*ASSIGNMENT*. Your job with the data below: print everything from the line that holds "left eye: (817, 707)" down to the line that holds "nose: (826, 858)", ends included, exactly, and nothing else.

*INFORMATION GIVEN*.
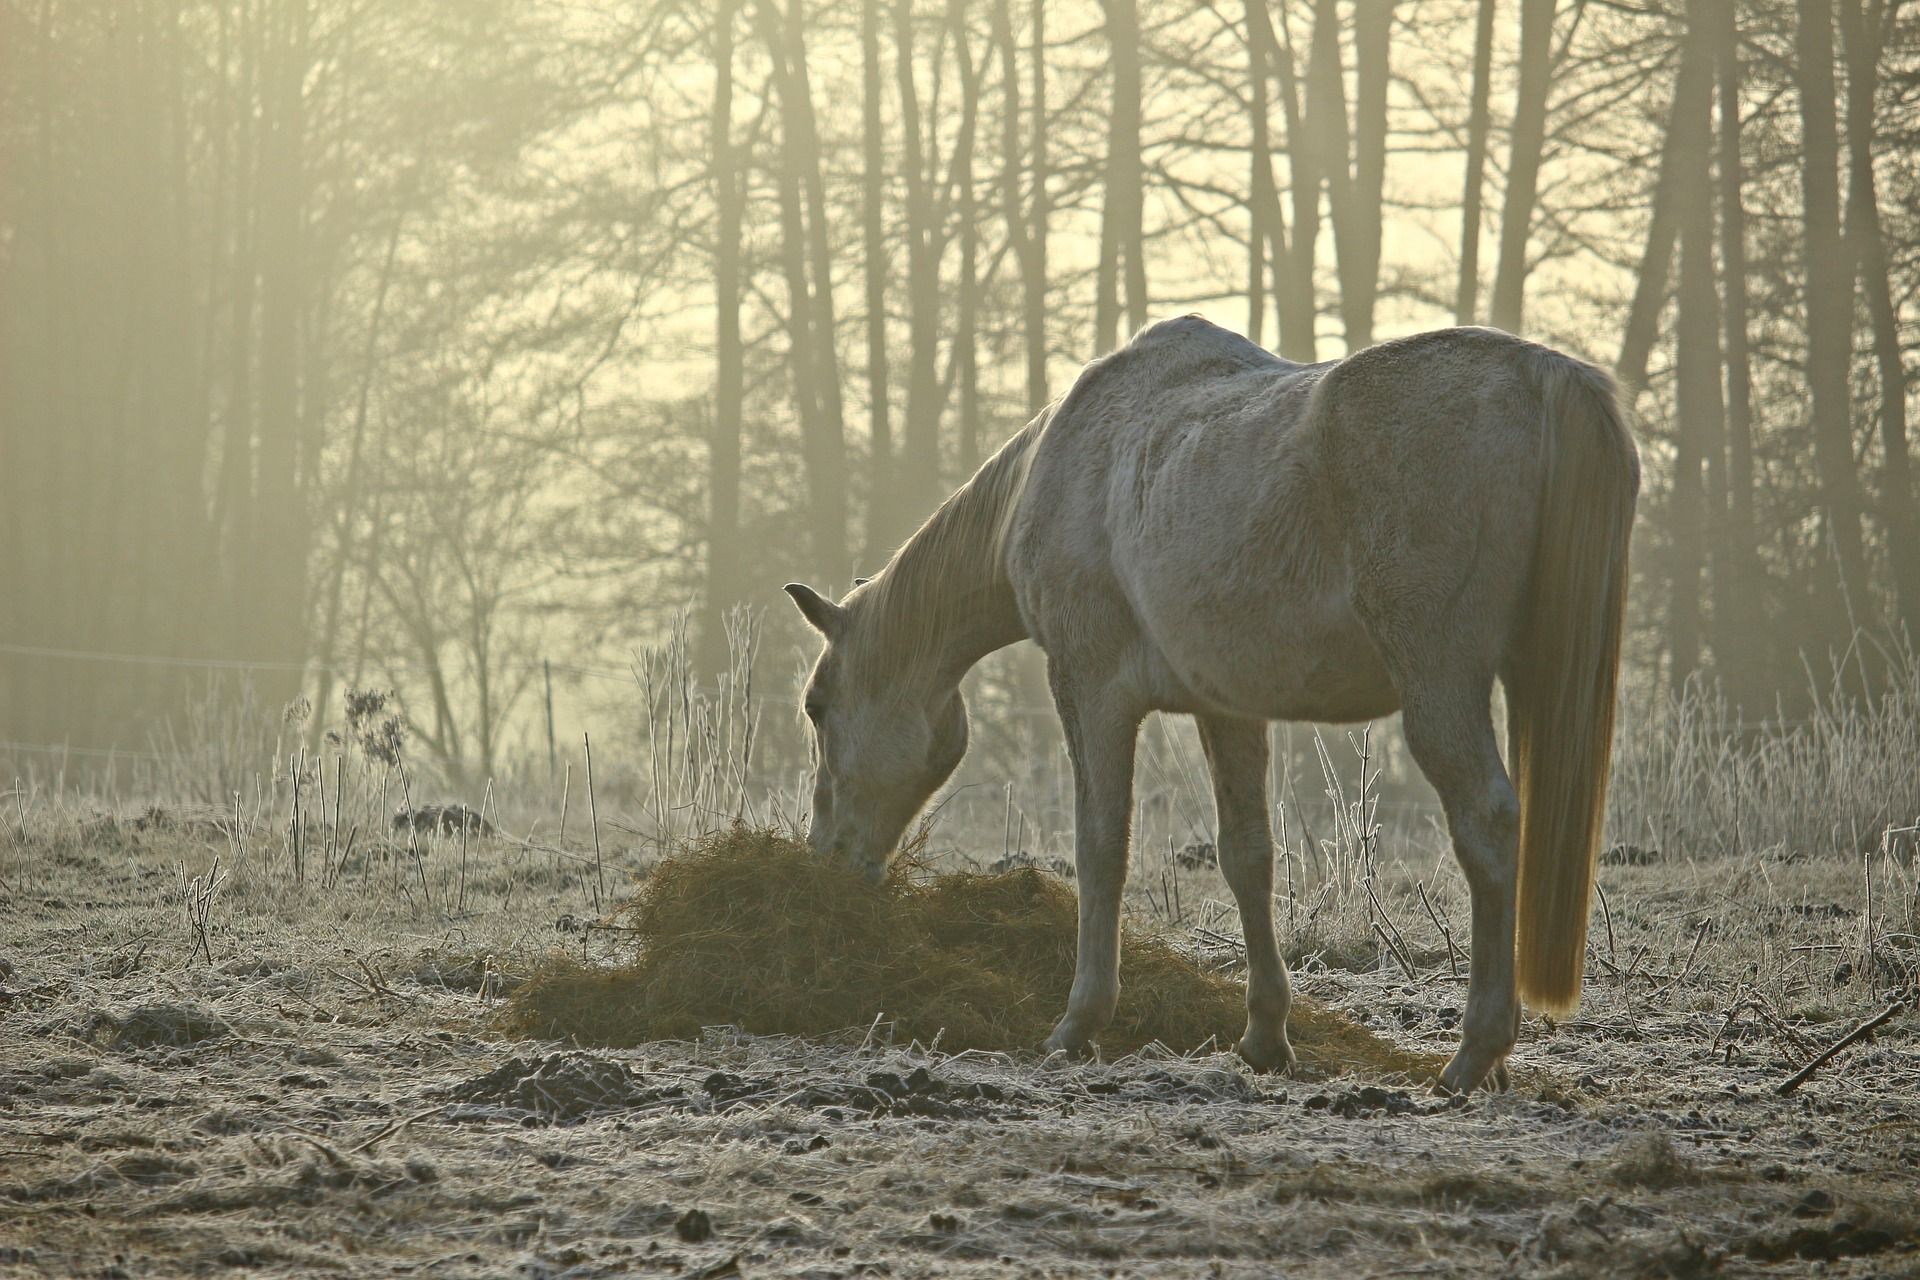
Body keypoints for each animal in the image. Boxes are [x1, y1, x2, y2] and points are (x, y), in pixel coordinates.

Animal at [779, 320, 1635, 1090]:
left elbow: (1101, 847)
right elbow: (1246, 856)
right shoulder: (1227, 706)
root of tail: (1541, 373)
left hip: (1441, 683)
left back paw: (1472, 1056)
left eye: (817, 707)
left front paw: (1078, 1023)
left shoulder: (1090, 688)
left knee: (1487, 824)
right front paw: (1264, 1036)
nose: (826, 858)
==
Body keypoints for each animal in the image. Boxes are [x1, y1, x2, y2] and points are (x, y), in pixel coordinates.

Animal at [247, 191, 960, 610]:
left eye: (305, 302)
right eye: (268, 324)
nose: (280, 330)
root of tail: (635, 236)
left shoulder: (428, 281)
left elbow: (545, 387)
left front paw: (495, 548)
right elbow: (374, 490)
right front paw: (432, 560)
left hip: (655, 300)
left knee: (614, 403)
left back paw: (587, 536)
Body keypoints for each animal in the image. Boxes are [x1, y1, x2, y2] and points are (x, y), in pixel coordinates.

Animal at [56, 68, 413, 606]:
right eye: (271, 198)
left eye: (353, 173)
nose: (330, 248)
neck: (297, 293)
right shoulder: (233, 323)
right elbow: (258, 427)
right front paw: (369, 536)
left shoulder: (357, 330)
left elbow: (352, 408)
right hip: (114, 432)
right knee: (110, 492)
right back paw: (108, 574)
...
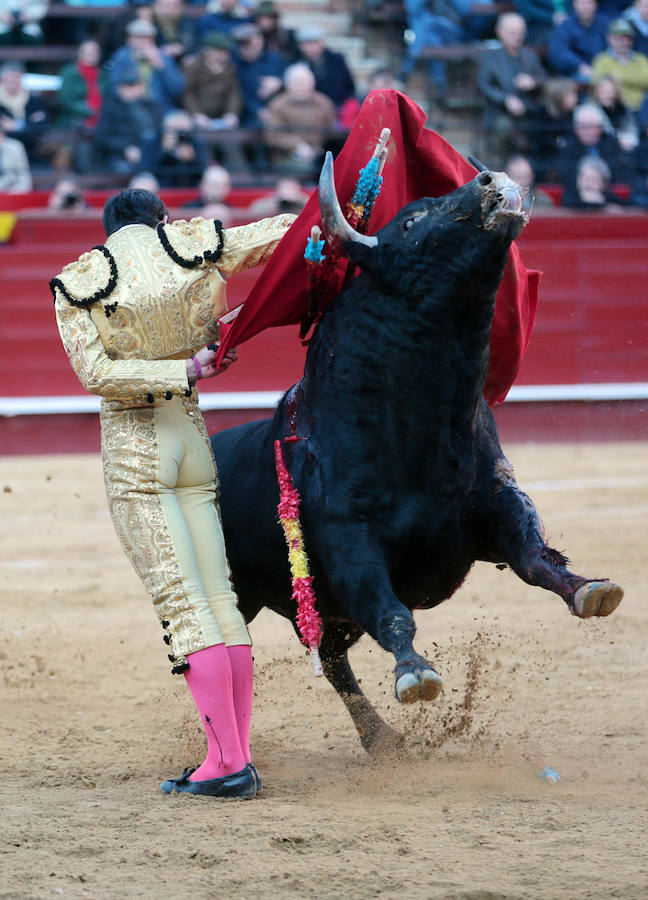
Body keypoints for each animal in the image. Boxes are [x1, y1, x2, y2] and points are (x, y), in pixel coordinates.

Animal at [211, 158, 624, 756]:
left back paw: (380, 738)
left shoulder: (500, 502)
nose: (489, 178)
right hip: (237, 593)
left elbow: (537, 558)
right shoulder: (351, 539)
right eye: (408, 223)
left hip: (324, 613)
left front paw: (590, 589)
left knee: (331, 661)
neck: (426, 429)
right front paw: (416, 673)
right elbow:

*WORKED SOLUTION*.
left eye: (817, 707)
left front paw: (1078, 1023)
left shoulder: (1090, 688)
left knee: (1487, 824)
right front paw: (1264, 1036)
nose: (826, 858)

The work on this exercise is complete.